En ese marco festivo encontramos otro tipo de mecanismos, ahora de orden intelectual. Se trata de dispositivos cuyo trabajo es abrir canales a través de los cuales otros mundos se manifiestan en el nuestro. Los operadores de tales contactos son los niños. Seres ambiguos por definición, a medio camino entre la nada de la que proceden y nuestra plenitud vital de adultos, los pequeños devienen mediadores que nos unen con el más allá, al tiempo que de algún modo nos protegen de él. Ellos son la puerta viviente que permite que lo que está y debe estar separado se junte: la noche y el día, el pasado y el presente, lo fantástico y lo cotidiano, lo lejano y lo próximo, la muerte y la vida. Es por y para ellos que se cuelan en nuestros hogares -por la ventana, por la chimenea- seres procedentes de universos paralelos: los Reyes Magos, la Befana, el Tió, Santa Claus, Father Christmas, Papá Noel, el Olentzero, San Nicolás… Son niños quienes, el día del sorteo de Navidad, distribuyen la Gracia y convierten a algunos de nosotros, en efecto, en agraciados. Son ellos también con quienes hablan los muertos, porque ellos mismos están o estuvieron muertos. Ése es el sentido del Día de los Santos Inocentes o del papel que juegan en la cercana Noche de Halloween, por no hablar del lugar que merecen en nuestro imaginario colectivo, desde los cuentos tradicionales a películas de éxito reciente.

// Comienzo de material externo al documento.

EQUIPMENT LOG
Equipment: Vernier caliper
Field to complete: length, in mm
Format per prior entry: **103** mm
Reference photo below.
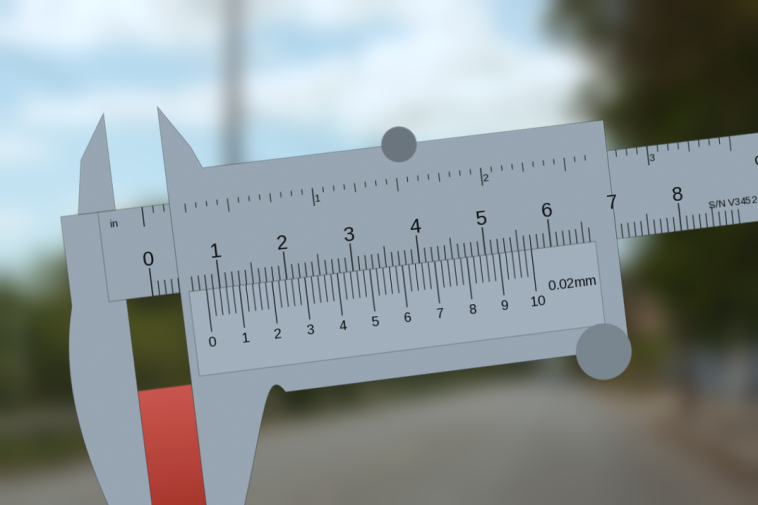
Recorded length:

Ninguna de esas funciones es exclusiva de nuestra Navidad. Las hallamos en la Hanuká judía, el Kwanzaa afroamericano, el Yule neopagano o el Eat Ramadán musulmán. Hasta en culturas remotas encontraríamos analogías y paralelos: el potlacht de los kwakiutl de la costa del Pacífico de Canadá -ejemplo de dilapidación ritual y ostentatoria de bienes- a las kachinas, muñecas que usaban los niños pueblo, en el actual Nuevo Méjico, para comunicarse con los espíritus de los ancestros. En cuanto a la dimensión comercial de la Navidad, el mercado no hace otra cosa que proveer de objetos el intercambio de dones que los humanos realizan entre sí o con entidades sobrenaturales. El capitalismo excita y parasita exigencias sociales que no ha inventado y que un día, sin duda, le sobrevivirán.

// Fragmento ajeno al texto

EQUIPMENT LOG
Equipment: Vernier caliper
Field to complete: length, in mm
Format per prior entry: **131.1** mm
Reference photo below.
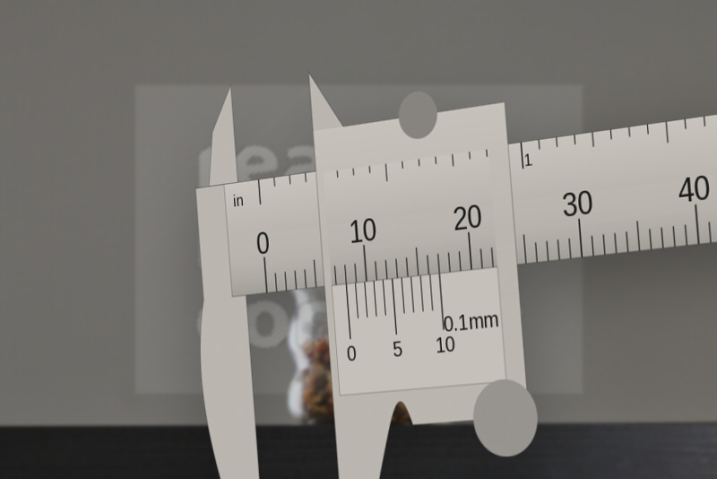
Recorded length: **8.0** mm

He ahí el verdadero Espíritu de las Navidades, el de las pasadas, el de las presentes y seguro que el de las futuras, aunque haya sido o vaya a ser bajo otros nombres o con otras formas. Porque las sociedades humanas viven de inercias y repeticiones que le sirven para continuar siendo justamente eso, sociedades, formas que los humanos conciben y organizan con el fin de vivir juntos, puesto que se necesitan. Para ello, el ser humano inventa una y otra vez costumbres nuevas, que son siempre las mismas. Todas tienen, en cualquier caso, idéntica misión: hacer que no se olvide que nadie -le guste o no- acaba nunca en sí mismo, sino que continúa en quienes, visibles o invisibles, le rodean.